26/11/2024

Con la sentenza n. 19472 del 15 luglio 2024, la Cassazione ha dichiarato che, ai fini della spettanza della detrazione Irpef del 36% di cui all’art. 1 della legge 449/1997 (c.d. “bonus casa”), è sufficiente che all’interno di un edificio, composto da una pluralità di unità immobiliari, sussistano delle “parti comuni”, non risultando, per contro, indispensabile che lo stesso sia costituito nella forma del condominio.

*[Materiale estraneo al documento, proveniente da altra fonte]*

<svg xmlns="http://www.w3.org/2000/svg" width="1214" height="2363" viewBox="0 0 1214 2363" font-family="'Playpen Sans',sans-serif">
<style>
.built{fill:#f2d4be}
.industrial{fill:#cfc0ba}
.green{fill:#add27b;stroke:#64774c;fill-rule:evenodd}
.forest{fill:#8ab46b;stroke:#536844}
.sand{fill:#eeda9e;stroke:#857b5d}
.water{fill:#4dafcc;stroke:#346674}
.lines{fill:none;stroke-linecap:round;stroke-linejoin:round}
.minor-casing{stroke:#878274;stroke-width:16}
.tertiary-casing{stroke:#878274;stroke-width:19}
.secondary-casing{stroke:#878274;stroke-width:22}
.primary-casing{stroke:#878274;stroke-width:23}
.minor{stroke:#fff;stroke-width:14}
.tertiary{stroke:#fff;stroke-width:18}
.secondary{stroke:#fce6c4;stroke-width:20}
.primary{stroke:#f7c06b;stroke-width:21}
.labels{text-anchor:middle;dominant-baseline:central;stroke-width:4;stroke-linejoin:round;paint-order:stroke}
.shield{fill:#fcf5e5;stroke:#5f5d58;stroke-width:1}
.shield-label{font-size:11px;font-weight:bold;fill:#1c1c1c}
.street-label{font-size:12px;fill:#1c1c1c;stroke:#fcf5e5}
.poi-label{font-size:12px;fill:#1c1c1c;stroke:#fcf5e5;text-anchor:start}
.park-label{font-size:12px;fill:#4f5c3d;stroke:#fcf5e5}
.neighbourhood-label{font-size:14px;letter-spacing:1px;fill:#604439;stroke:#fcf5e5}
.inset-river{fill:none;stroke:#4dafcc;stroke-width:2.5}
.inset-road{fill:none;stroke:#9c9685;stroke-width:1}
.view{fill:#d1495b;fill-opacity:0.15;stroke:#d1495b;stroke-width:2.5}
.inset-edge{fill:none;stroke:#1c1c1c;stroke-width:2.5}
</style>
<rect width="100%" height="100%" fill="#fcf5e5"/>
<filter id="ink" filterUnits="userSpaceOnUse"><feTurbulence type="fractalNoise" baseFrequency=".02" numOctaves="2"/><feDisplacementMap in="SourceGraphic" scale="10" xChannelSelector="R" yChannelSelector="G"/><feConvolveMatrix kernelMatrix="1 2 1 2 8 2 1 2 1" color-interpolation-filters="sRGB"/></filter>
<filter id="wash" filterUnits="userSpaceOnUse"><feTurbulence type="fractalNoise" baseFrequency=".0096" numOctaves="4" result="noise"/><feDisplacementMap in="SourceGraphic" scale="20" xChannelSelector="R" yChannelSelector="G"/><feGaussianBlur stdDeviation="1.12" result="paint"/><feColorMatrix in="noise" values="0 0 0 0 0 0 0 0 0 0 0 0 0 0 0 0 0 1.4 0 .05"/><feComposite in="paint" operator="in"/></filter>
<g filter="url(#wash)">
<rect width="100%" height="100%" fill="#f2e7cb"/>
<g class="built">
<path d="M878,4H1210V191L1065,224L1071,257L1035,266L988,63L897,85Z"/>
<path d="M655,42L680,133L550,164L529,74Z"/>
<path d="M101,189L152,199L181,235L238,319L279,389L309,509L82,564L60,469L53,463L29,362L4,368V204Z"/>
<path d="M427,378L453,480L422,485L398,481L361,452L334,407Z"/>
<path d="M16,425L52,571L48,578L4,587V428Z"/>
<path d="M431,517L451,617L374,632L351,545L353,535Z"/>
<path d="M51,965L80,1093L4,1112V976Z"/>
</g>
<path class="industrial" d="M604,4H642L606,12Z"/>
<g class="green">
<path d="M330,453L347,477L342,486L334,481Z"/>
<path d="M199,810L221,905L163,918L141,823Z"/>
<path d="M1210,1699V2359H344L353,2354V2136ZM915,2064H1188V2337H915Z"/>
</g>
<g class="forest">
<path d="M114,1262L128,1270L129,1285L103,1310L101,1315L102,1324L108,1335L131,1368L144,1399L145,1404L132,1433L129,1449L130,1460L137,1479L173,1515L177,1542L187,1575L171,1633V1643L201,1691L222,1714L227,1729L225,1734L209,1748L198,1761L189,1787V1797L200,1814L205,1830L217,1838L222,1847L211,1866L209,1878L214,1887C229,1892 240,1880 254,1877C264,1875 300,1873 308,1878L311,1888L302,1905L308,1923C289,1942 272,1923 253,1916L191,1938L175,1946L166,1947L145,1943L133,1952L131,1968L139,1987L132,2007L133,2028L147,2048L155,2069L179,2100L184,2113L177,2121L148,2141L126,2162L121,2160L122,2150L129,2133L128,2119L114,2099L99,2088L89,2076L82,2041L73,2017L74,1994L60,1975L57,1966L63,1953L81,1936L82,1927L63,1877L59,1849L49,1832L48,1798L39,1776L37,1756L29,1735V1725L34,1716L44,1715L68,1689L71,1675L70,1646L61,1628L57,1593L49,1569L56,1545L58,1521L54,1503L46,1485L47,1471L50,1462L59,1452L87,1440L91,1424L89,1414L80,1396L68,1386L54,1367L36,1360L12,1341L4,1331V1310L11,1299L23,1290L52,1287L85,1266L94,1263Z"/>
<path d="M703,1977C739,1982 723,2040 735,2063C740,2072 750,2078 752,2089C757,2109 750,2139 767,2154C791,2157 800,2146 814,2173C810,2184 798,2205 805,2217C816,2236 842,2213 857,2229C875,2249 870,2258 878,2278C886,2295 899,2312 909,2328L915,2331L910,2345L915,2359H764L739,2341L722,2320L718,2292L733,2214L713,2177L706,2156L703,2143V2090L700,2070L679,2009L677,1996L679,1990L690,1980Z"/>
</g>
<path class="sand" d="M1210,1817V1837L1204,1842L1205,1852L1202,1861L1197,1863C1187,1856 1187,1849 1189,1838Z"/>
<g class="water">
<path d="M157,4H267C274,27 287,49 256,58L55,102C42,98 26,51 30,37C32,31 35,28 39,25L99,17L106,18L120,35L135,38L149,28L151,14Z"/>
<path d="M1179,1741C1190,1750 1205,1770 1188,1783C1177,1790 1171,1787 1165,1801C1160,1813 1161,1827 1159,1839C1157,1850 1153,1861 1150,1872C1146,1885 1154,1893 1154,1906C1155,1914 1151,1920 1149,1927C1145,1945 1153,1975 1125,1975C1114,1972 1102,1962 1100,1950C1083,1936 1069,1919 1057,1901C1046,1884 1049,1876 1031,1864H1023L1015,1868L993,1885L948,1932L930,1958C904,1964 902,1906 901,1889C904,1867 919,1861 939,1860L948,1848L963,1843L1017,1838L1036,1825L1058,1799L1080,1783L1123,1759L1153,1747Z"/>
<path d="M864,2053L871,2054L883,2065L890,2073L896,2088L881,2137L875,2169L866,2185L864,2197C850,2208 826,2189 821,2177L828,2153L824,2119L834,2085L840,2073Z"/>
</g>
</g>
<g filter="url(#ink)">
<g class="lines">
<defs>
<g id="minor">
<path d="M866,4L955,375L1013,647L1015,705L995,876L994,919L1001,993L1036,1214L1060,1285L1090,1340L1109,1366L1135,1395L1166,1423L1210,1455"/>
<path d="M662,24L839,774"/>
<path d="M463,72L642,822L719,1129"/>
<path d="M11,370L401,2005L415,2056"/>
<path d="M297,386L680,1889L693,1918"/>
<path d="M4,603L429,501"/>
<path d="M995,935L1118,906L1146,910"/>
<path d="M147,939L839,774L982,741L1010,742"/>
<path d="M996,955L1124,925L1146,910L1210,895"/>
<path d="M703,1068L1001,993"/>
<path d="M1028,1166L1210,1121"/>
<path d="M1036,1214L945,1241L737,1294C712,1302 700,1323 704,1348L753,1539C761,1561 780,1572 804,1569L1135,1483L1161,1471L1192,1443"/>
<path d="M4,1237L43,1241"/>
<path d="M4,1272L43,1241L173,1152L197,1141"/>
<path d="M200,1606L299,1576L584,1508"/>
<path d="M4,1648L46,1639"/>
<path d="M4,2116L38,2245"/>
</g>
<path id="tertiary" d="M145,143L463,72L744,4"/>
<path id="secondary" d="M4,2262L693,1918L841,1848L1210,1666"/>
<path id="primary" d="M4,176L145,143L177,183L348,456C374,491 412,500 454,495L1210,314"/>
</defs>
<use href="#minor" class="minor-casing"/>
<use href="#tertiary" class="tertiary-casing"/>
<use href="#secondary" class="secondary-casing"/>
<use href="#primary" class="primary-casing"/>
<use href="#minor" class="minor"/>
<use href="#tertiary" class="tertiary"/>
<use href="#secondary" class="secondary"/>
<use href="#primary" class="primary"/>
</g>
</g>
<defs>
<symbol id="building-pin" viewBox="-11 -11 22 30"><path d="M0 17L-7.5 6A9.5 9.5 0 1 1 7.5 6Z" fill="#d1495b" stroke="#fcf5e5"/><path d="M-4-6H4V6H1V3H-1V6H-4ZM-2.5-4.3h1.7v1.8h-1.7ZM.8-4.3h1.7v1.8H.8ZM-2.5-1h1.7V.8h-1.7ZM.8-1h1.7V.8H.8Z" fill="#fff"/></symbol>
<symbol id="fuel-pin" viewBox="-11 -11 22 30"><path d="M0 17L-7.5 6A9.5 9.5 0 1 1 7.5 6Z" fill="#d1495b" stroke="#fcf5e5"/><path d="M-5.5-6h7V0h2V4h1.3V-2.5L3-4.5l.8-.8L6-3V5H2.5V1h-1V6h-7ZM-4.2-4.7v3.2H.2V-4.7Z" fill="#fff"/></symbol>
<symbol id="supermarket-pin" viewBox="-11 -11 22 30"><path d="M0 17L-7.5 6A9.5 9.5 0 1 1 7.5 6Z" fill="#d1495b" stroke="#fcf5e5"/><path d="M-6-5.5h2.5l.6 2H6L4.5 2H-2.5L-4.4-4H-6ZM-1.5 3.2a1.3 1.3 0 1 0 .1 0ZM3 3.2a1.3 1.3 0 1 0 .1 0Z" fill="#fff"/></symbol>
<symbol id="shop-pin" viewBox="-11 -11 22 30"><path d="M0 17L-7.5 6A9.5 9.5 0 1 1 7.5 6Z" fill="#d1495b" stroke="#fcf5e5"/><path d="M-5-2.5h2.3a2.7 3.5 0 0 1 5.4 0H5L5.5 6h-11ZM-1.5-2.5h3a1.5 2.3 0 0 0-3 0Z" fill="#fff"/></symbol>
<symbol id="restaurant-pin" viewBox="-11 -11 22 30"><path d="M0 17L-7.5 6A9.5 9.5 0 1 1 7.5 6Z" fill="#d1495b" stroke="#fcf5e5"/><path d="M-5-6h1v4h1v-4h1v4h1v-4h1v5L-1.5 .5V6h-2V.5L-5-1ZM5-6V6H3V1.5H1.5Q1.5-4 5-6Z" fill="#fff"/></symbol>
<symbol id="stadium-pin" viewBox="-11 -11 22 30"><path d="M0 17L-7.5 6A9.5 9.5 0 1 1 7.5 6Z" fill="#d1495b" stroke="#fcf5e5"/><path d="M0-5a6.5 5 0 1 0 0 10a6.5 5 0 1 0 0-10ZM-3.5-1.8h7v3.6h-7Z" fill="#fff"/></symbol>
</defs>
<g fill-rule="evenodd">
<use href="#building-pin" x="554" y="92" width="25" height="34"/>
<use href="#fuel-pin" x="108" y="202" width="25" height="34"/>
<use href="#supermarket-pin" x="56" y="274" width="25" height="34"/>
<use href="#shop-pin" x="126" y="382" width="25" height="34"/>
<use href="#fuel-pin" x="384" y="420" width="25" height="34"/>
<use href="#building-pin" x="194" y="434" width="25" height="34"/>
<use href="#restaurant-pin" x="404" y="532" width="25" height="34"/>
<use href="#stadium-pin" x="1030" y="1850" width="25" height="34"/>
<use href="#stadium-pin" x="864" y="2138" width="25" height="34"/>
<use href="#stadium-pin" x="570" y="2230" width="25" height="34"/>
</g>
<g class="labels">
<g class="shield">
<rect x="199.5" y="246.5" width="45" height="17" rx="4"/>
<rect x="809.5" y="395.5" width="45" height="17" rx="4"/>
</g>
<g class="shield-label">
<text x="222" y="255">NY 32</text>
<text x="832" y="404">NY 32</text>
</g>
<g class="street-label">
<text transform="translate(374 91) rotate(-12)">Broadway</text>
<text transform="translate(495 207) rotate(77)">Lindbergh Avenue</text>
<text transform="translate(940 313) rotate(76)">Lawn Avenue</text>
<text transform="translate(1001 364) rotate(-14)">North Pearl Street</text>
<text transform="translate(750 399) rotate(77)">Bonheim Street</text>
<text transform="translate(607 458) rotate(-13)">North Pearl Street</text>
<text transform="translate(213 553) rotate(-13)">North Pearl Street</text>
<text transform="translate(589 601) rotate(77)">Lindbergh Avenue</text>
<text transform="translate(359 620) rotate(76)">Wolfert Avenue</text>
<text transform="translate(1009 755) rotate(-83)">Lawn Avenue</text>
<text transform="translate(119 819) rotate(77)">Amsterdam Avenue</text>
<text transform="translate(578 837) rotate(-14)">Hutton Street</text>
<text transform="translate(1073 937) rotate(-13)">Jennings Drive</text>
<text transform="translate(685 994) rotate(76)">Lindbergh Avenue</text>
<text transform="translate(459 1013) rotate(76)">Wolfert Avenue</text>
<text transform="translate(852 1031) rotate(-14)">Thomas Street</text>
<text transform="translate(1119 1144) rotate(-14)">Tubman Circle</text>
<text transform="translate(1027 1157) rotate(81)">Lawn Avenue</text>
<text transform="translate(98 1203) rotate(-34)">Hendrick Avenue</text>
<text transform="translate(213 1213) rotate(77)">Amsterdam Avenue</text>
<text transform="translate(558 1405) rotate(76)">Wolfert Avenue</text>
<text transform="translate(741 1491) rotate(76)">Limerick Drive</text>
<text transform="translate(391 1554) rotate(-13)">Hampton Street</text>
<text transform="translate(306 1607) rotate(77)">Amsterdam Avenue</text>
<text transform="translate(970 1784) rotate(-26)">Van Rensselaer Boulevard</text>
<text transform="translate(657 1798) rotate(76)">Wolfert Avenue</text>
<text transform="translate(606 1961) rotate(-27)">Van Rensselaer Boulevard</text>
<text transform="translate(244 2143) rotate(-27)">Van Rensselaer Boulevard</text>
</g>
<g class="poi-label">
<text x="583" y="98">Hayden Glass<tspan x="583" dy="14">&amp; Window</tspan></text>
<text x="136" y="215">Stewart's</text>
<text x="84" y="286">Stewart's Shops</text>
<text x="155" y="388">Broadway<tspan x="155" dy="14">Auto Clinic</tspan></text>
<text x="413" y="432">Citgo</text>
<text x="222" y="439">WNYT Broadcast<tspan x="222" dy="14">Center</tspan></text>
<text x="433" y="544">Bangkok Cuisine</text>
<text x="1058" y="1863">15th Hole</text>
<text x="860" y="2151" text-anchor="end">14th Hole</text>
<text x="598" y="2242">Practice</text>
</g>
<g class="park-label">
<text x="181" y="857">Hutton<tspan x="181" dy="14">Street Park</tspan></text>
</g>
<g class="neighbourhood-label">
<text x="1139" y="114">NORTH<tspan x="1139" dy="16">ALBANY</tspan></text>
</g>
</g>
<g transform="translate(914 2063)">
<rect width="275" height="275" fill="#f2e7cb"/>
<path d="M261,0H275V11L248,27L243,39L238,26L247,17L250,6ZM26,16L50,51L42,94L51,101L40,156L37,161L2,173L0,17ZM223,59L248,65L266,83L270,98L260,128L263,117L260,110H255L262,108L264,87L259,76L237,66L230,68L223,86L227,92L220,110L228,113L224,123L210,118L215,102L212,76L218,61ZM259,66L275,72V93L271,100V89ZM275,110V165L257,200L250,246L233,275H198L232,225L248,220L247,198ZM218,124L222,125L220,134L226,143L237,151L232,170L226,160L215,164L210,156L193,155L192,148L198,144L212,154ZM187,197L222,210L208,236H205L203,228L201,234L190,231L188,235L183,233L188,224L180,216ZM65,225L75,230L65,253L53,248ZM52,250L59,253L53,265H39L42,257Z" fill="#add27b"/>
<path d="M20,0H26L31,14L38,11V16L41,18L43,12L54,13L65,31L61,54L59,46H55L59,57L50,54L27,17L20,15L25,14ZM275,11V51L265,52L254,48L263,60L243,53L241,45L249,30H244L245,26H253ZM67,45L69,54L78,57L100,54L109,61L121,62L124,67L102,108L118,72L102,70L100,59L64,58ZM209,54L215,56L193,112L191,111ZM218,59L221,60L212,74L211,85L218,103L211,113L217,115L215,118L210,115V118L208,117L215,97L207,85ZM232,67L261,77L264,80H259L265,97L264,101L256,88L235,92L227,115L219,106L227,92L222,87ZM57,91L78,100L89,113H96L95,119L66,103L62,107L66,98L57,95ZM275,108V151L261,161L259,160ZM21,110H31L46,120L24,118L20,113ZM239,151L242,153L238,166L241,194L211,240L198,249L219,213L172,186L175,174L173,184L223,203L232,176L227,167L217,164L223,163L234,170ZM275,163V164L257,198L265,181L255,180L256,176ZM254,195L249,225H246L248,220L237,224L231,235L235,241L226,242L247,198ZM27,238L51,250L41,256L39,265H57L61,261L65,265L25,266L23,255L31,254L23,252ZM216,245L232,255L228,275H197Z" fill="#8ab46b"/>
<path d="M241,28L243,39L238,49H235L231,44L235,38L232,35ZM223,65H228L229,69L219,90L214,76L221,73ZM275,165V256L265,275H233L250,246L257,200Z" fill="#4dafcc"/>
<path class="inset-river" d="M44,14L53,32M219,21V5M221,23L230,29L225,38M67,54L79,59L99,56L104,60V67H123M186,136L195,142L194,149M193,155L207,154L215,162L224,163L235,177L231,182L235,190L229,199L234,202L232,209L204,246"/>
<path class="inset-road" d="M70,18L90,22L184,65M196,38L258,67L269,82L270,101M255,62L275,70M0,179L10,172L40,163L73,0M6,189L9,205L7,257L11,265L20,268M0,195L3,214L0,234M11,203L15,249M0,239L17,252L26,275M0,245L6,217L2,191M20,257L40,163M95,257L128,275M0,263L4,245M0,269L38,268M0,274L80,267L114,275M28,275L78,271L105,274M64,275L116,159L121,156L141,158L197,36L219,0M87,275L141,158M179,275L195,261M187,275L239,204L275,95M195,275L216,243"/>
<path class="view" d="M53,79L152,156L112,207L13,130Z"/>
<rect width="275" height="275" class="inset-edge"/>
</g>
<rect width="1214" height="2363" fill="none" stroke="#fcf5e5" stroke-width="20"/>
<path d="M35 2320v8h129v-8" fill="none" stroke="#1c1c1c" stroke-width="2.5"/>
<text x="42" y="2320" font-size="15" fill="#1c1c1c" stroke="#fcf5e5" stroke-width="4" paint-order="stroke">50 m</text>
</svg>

La vicenda trae origine dalla notifica da parte dell’Agenzia delle Entrate ad un contribuente persona fisica di due cartelle di pagamento con cui l’Ufficio, a seguito del disconoscimento della detrazione della quota del 36% delle spese di manutenzione ordinaria delle parti comuni di un fabbricato, come disciplinata dall’art. 1 della predetta legge n. 449 del 1997, dopo aver rettificato i dati indicati nelle dichiarazioni dei redditi dal contribuente, procedeva al recupero della maggiore Irpef dovuta per le annualità 2011 e 2012.

Più nel dettaglio, il contribuente aveva portato in detrazione le spese riferite ad interventi di manutenzione ordinaria eseguiti sulle parti comuni di un immobile costituito da due distinte unità immobiliari, autonomamente classate e con diverso numero civico, con in comune il tetto, di proprietà indivisa dello stesso contribuente e di sua moglie, nella misura, rispettivamente, del 75% e del 25%.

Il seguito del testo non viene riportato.